Que dire des gens qui ont une compréhension large et concrète de la situation critique des Blancs mais qui choisissent d’abstraire certains éléments et de se concentrer sur eux en particulier ? Le monde est vaste, après tout. Les gens ne peuvent pas tout savoir sur tout. La spécialisation est inévitable et elle est en fait nécessaire au progrès. Que dire des gens qui souhaitent se concentrer sur la race, ou l’immigration, ou le problème juif, en les isolant du reste du tableau ?

Il y a une bonne manière de se spécialiser, et une mauvaise manière. On peut se spécialiser tout en conservant une vision de l’ensemble, et quand les gens interrogent concernant l’image globale, il suffit de les envoyer vers d’autres spécialistes et ensuite de recevoir le message. Mais on ne devrait pas s’engager dans des évasions et des obscurcissements de l’image globale.

Bien sûr, ces évasions dépendent du point de vue. Kevin MacDonald, par exemple, ne traite pas les différences raciales ou l’immigration non-blanche comme des patates chaudes.

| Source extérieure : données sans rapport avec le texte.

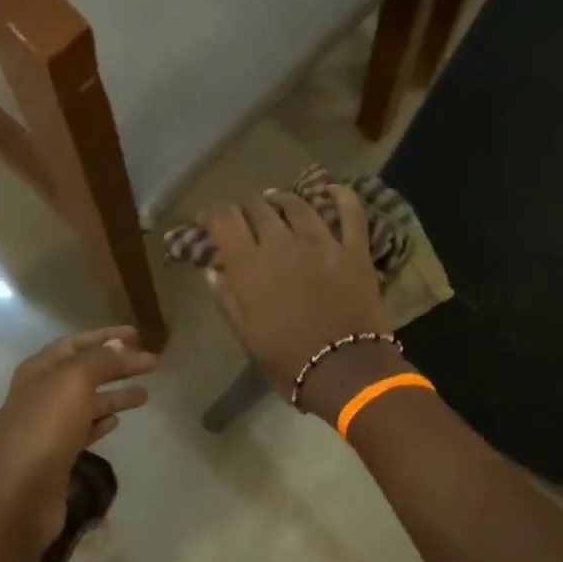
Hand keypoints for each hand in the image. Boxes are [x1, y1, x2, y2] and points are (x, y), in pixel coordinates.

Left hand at [0, 327, 156, 545]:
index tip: (137, 334)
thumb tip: (120, 345)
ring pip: (87, 402)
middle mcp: (42, 393)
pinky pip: (83, 429)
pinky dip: (101, 422)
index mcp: (40, 369)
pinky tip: (118, 421)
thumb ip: (101, 361)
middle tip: (150, 364)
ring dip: (115, 395)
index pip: (76, 343)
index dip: (106, 336)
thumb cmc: (46, 426)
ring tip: (146, 395)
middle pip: (84, 372)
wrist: (20, 490)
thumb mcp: (75, 381)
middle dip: (116, 365)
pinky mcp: (58, 454)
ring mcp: (48, 425)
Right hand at [200, 189, 389, 405]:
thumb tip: (211, 272)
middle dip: (247, 209)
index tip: (208, 220)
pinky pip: (351, 212)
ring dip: (283, 200)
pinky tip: (335, 191)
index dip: (212, 215)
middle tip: (245, 218)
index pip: (224, 221)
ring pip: (299, 204)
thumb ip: (227, 300)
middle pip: (259, 208)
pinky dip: (342, 197)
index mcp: (250, 266)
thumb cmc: (287, 360)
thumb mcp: (246, 336)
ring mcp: (322, 242)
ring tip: (278, 201)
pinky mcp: (354, 249)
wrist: (343, 370)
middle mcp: (282, 243)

Ni la question juive, qui est logiquement esquivée par les gens qui souhaitent se positionner plus près du courant politique majoritaire.

Bien sûr, quand des auteurs s’abstiennent de traiter la question juive, ils tombent sous la suspicion de travailler pour l’autre camp. Mais il y a une manière facile de dissiper de tels doutes (du moins les doutes raisonnables). Quand la question juive est soulevée, ils doivent simplement dire qu’ils ne se concentrent pas sur cette question, reconnaître qu’il existe un véritable débat sur ce sujet, renvoyer le questionneur à Kevin MacDonald, et ensuite revenir à leur sujet.

Mais en aucune circonstance ils ne doivent recourir à l’obscurcissement ou à la désinformation. Tout l’establishment médiatique et éducatif travaille 24 heures sur 24, toute l’année, du berceau à la tombe, pour tromper les gens de notre peuple concernant la race et la question juive. Il est donc vraiment répugnant de voir des Nationalistes Blancs se joindre aux mensonges simplement parce qu’ils se sont habilement spécialisés dans une certaine approche.